▶ ASSIGNMENT:
In the records that follow, show each line where the word "Institute" is present.

▶ INFORMATION:
>>>>
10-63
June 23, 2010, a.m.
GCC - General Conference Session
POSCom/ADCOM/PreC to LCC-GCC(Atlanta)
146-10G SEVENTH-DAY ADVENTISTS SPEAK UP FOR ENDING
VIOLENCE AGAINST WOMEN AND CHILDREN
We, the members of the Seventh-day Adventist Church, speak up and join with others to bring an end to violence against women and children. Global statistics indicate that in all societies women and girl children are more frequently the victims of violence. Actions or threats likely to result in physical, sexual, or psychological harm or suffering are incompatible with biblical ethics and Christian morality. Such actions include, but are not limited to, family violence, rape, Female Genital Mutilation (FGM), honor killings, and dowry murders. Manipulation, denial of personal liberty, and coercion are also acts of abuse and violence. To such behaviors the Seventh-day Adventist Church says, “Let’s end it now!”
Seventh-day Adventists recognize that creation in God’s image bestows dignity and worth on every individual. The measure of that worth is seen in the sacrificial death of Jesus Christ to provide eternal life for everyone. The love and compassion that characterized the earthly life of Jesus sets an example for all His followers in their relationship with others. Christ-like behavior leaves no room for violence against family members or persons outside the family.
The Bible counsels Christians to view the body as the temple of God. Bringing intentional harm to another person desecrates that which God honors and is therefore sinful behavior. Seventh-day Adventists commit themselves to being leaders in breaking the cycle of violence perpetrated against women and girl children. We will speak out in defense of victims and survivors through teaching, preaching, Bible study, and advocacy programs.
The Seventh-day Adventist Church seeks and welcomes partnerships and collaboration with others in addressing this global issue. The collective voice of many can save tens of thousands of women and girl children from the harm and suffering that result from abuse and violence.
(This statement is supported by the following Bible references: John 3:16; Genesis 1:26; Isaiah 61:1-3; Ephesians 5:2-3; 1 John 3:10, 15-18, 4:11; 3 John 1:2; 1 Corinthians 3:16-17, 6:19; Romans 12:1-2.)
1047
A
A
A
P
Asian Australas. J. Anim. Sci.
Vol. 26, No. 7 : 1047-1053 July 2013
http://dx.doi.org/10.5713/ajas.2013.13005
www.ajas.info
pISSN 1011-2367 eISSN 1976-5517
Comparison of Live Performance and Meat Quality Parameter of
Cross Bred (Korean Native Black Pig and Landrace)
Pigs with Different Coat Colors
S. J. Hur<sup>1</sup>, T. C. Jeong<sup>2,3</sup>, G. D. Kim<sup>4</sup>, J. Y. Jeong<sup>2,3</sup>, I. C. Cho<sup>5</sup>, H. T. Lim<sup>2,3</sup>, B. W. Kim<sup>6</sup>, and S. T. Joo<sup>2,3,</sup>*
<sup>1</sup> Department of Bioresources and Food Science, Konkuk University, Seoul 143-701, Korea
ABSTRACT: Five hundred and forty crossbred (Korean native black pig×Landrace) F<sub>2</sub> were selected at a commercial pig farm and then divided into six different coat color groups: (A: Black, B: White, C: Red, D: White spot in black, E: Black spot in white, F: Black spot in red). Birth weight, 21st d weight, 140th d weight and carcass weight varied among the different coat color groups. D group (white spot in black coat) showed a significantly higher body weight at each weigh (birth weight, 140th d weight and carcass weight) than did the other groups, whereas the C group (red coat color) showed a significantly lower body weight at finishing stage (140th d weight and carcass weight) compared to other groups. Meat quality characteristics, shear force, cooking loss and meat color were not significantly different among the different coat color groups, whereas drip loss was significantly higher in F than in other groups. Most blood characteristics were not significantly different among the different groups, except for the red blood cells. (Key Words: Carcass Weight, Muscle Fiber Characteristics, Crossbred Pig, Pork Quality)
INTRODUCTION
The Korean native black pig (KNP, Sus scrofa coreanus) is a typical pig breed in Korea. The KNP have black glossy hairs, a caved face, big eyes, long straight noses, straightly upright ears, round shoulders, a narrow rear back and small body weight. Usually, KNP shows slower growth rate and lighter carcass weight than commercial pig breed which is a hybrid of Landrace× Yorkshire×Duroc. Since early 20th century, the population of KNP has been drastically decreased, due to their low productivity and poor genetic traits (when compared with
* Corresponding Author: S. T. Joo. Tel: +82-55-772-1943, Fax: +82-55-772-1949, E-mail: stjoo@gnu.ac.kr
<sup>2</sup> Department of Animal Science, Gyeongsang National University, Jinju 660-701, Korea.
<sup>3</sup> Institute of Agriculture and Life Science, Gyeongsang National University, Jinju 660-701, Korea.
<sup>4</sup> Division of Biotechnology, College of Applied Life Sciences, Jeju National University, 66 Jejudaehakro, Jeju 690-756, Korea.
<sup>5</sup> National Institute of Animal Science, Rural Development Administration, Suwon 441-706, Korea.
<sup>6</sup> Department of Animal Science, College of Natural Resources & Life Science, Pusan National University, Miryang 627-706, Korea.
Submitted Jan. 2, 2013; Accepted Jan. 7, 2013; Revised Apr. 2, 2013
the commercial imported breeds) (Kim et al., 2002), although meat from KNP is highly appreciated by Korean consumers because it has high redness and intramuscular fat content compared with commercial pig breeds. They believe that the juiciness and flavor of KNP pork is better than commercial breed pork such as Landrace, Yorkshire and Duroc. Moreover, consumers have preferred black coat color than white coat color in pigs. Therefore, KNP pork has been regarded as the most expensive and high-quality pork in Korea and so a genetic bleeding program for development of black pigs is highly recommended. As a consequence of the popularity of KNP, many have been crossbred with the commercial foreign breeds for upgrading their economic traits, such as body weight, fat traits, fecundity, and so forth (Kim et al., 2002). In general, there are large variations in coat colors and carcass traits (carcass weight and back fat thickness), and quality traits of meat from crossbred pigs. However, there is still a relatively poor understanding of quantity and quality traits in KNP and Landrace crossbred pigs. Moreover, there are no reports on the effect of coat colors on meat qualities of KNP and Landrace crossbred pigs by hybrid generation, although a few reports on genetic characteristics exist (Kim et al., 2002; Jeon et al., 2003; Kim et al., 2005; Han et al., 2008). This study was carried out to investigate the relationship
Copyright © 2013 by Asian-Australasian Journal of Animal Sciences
<<<<
▶ EXERCISE RESPONSE:
<sup>3</sup> Institute of Agriculture and Life Science, Gyeongsang National University, Jinju 660-701, Korea.
<sup>5</sup> National Institute of Animal Science, Rural Development Administration, Suwon 441-706, Korea.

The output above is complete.